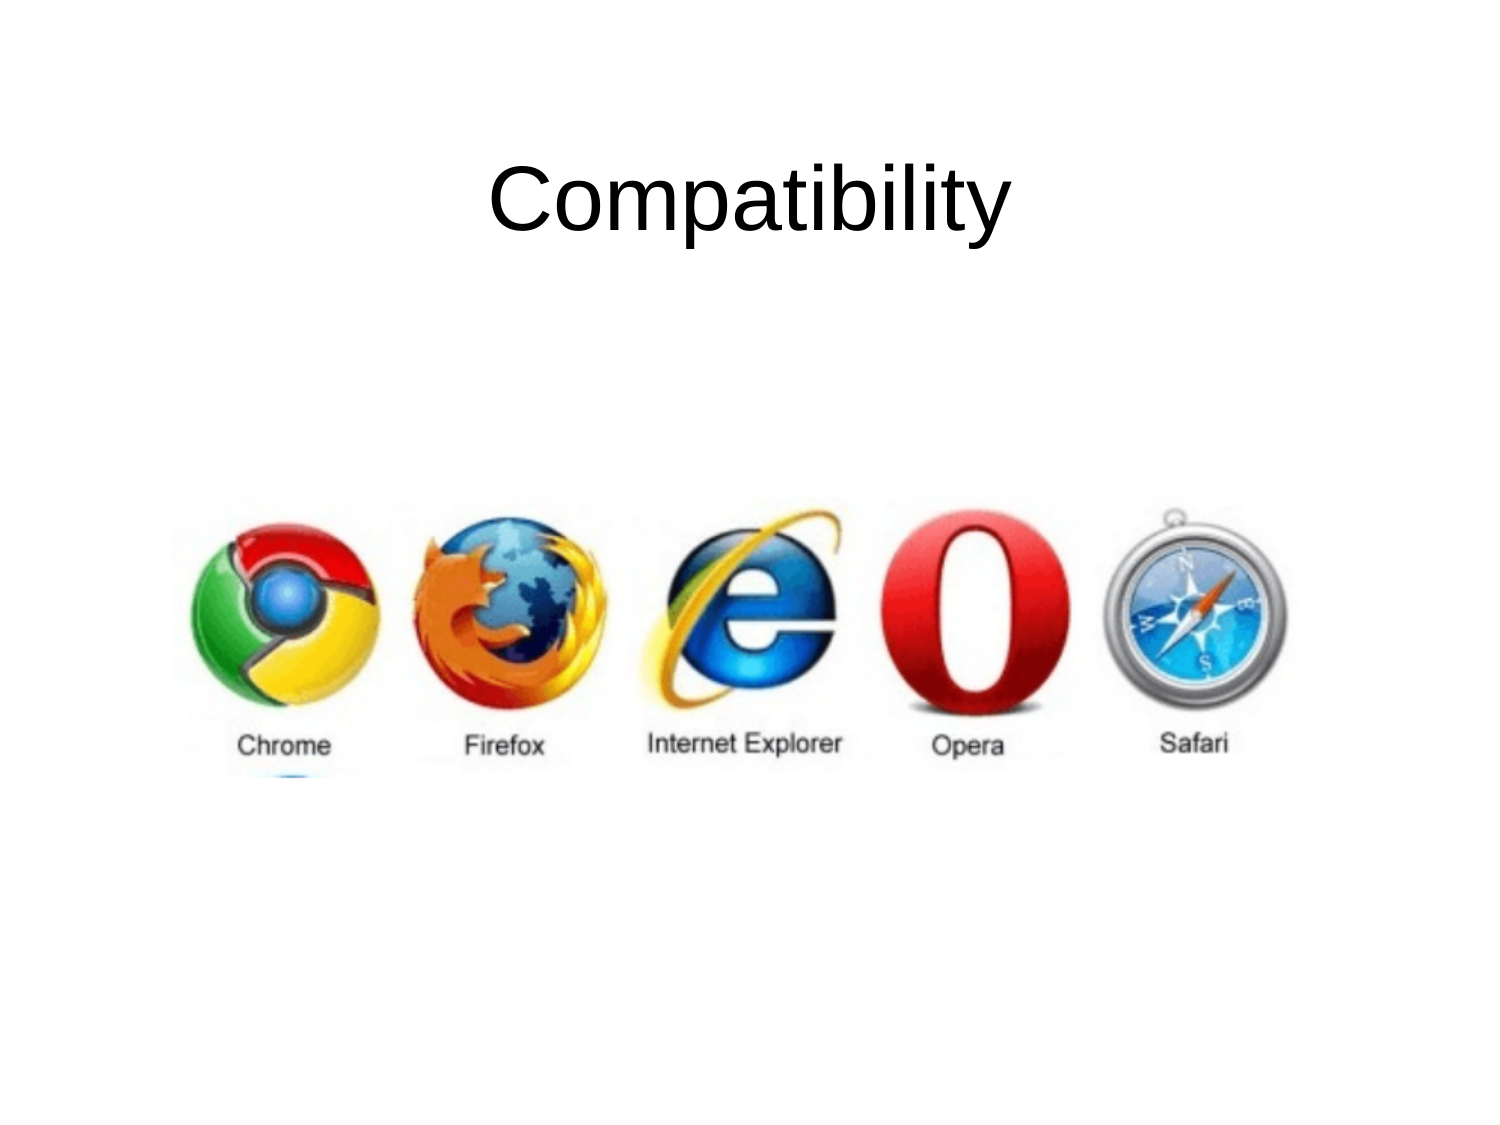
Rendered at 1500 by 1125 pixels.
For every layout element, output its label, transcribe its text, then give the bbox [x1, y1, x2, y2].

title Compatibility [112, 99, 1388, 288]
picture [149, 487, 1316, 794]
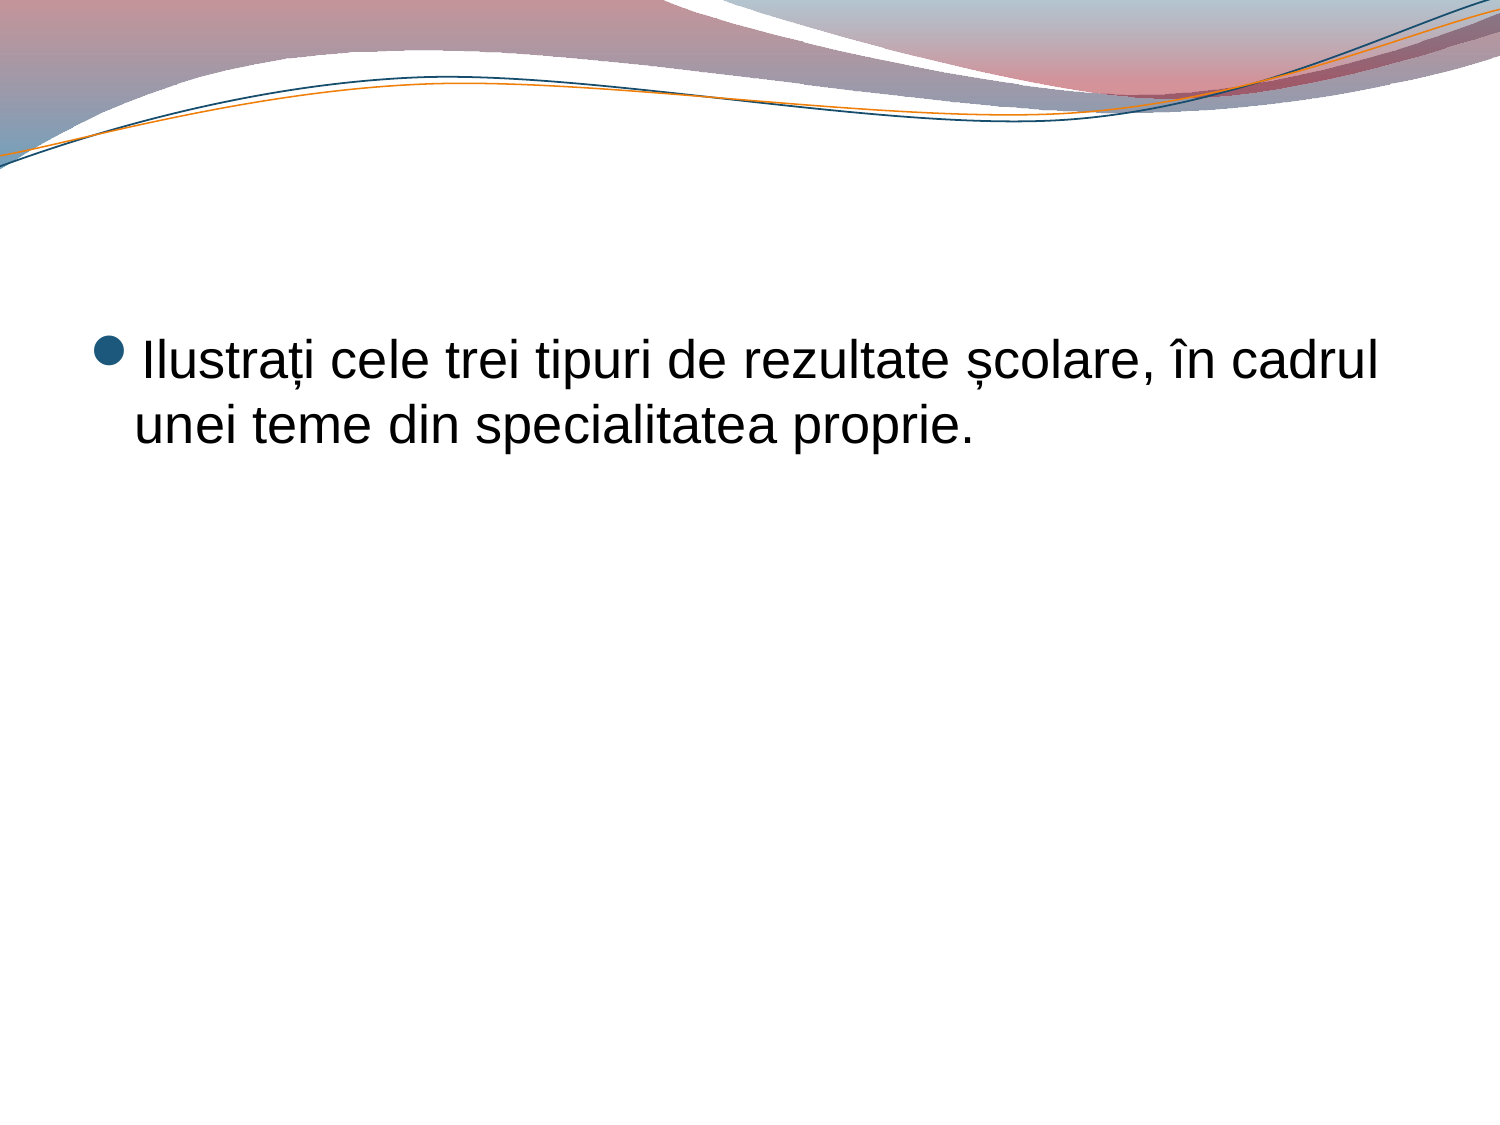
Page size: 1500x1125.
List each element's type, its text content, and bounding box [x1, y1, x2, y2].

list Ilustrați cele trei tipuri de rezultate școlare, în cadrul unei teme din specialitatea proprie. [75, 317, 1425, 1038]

^^^^^^^^^^^^^^^^

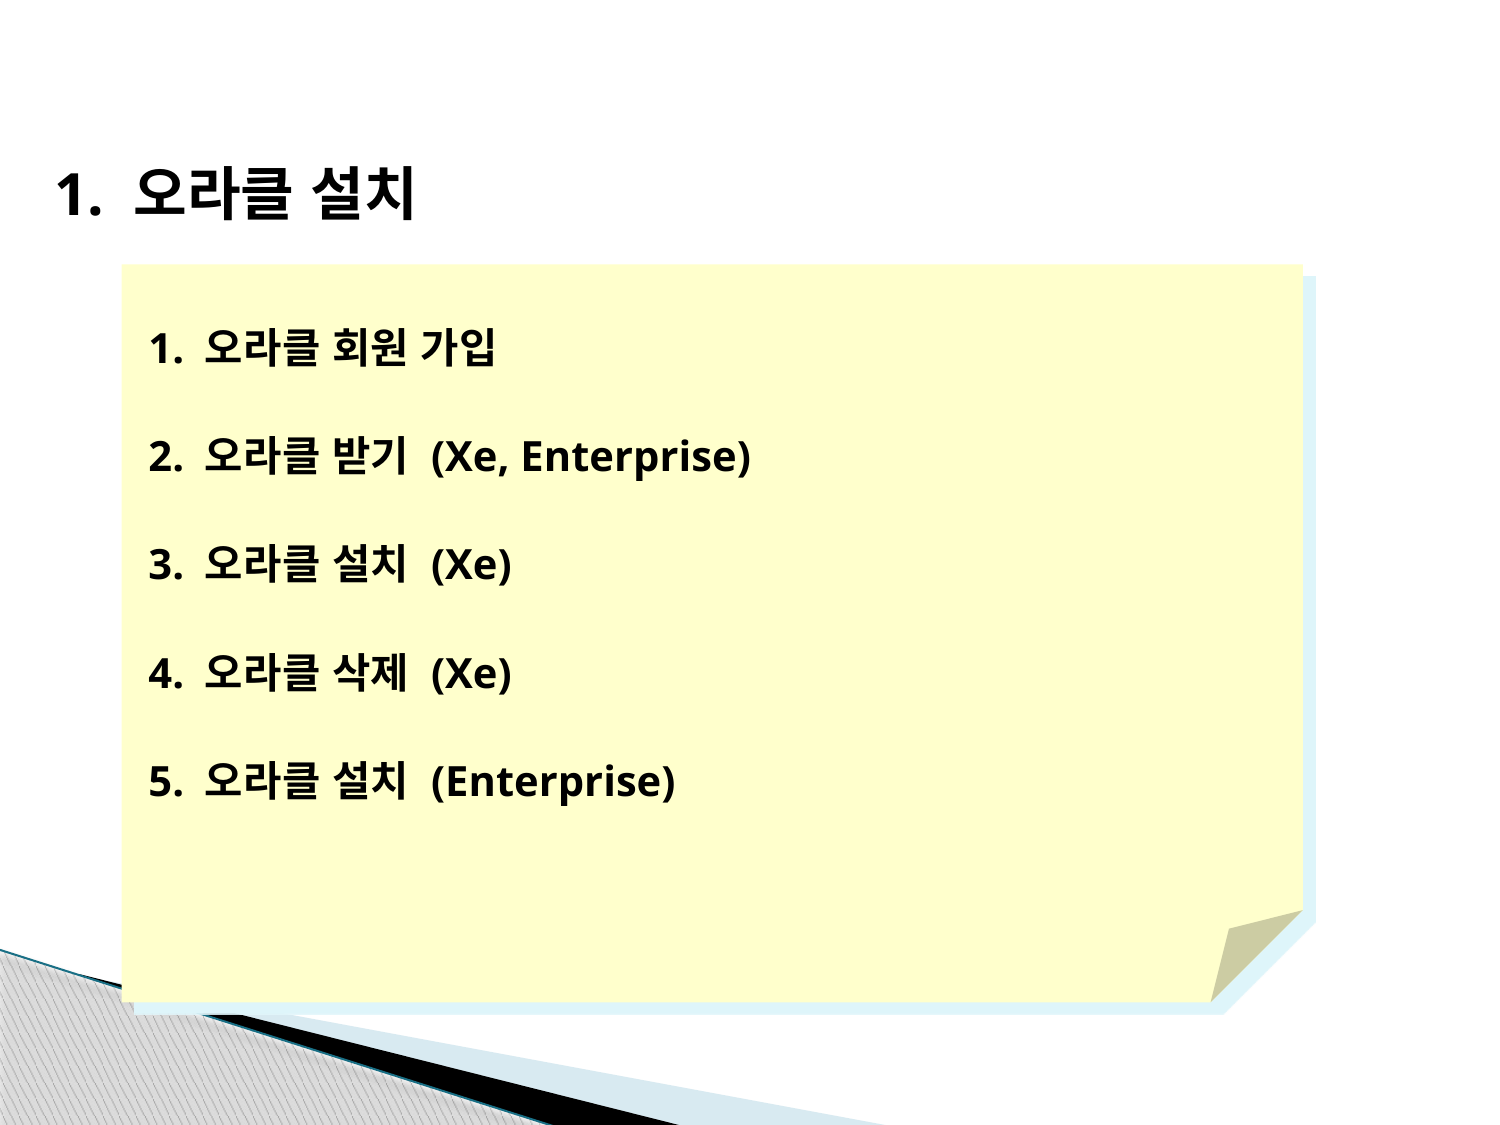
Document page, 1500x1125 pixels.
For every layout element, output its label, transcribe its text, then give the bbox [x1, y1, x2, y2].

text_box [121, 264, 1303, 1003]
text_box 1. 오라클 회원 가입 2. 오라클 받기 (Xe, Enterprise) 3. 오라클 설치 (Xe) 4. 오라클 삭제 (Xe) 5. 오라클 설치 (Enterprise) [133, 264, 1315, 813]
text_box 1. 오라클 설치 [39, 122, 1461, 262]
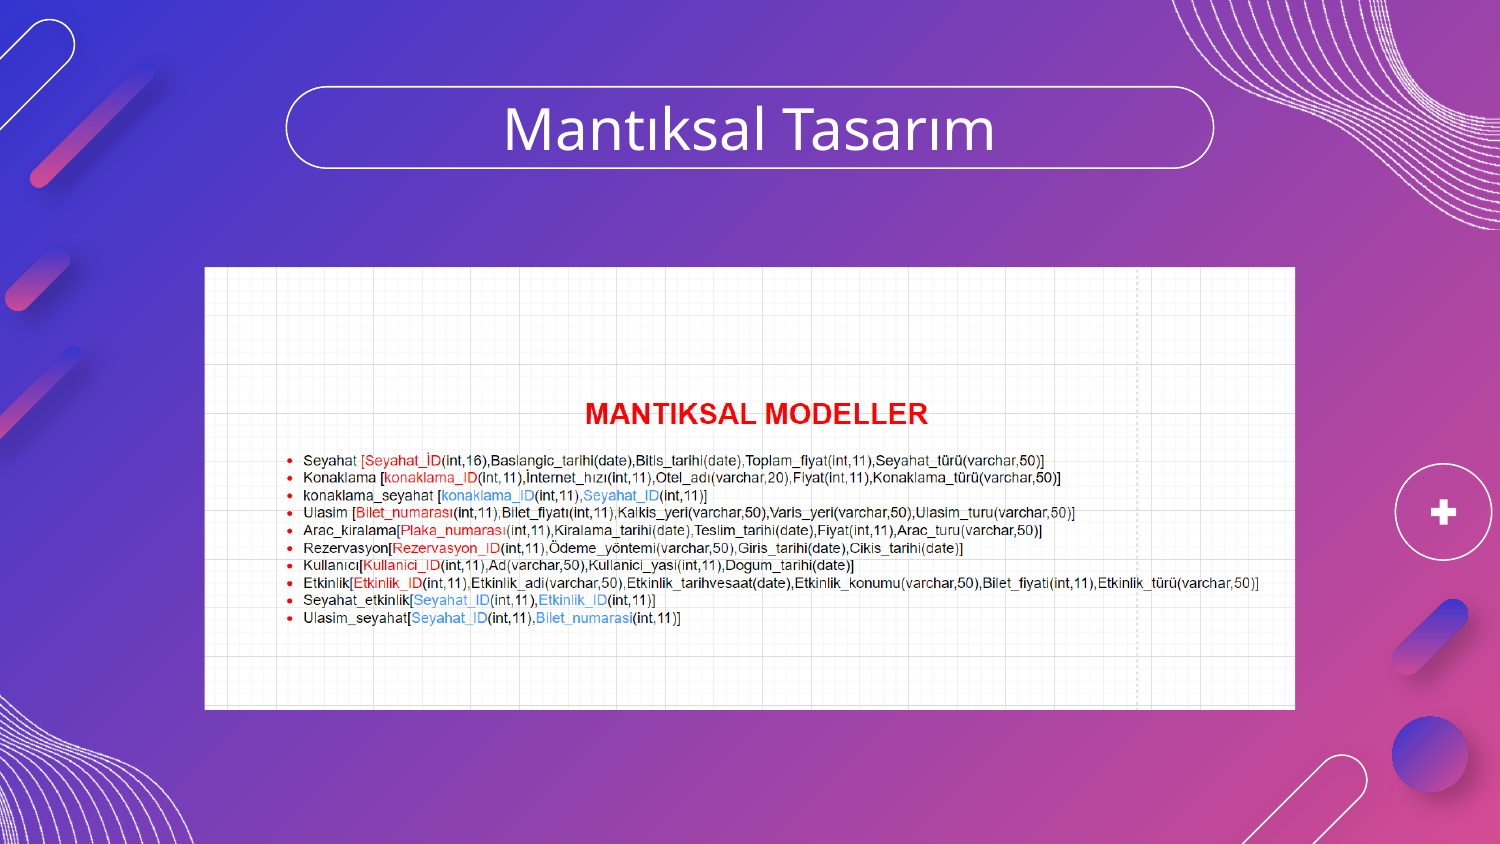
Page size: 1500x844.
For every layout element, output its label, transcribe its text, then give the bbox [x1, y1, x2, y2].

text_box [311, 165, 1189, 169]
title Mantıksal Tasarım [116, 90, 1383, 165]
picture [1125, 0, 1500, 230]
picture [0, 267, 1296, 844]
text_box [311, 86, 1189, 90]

^^^^^^^^^^^^^^^^

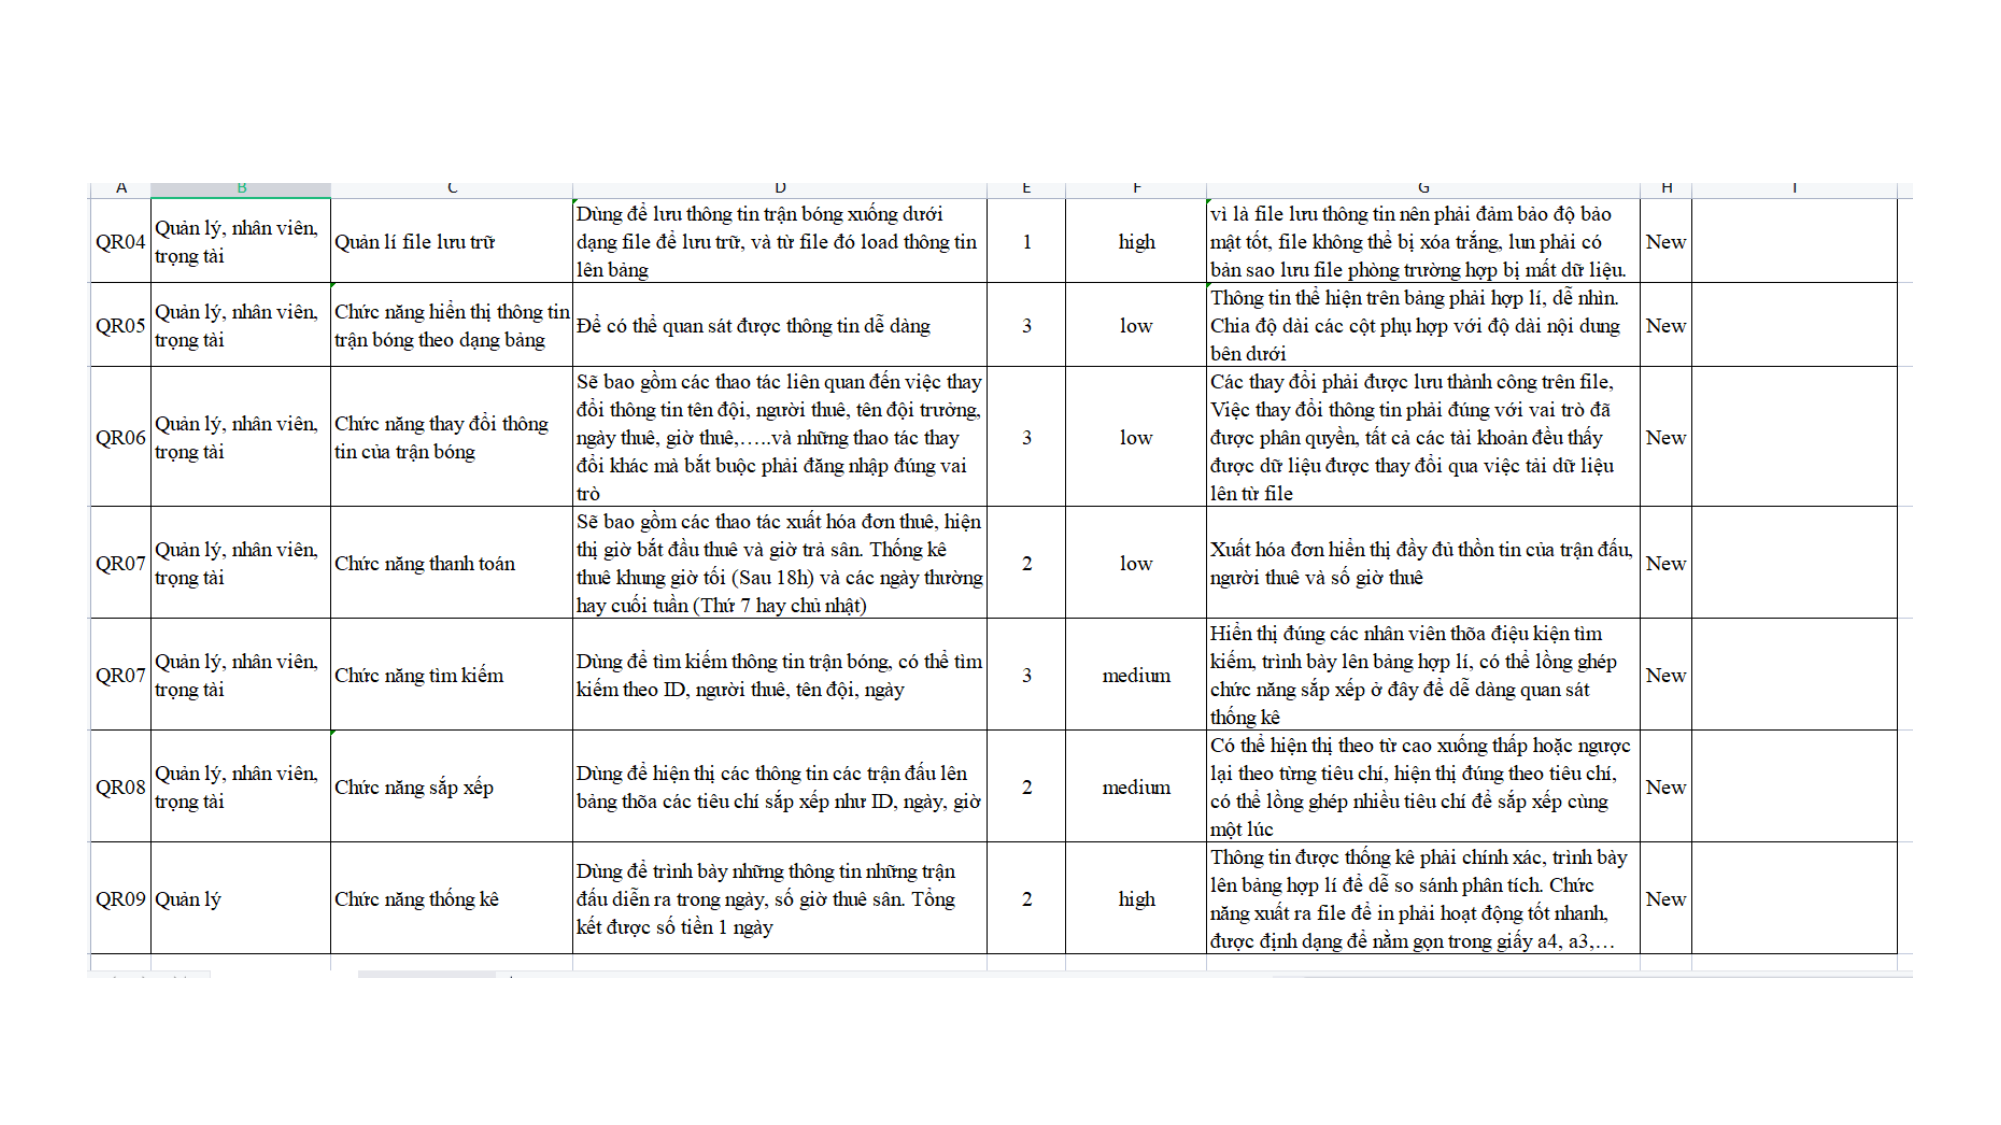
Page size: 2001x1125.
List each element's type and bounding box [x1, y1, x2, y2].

^^^^^^^^^^^^^^^^

Locate the word "pixels" in the entries, and copy every line where it is found.

Rendered at 1500 by 1125 pixels.
Document page, 1500x1125 pixels.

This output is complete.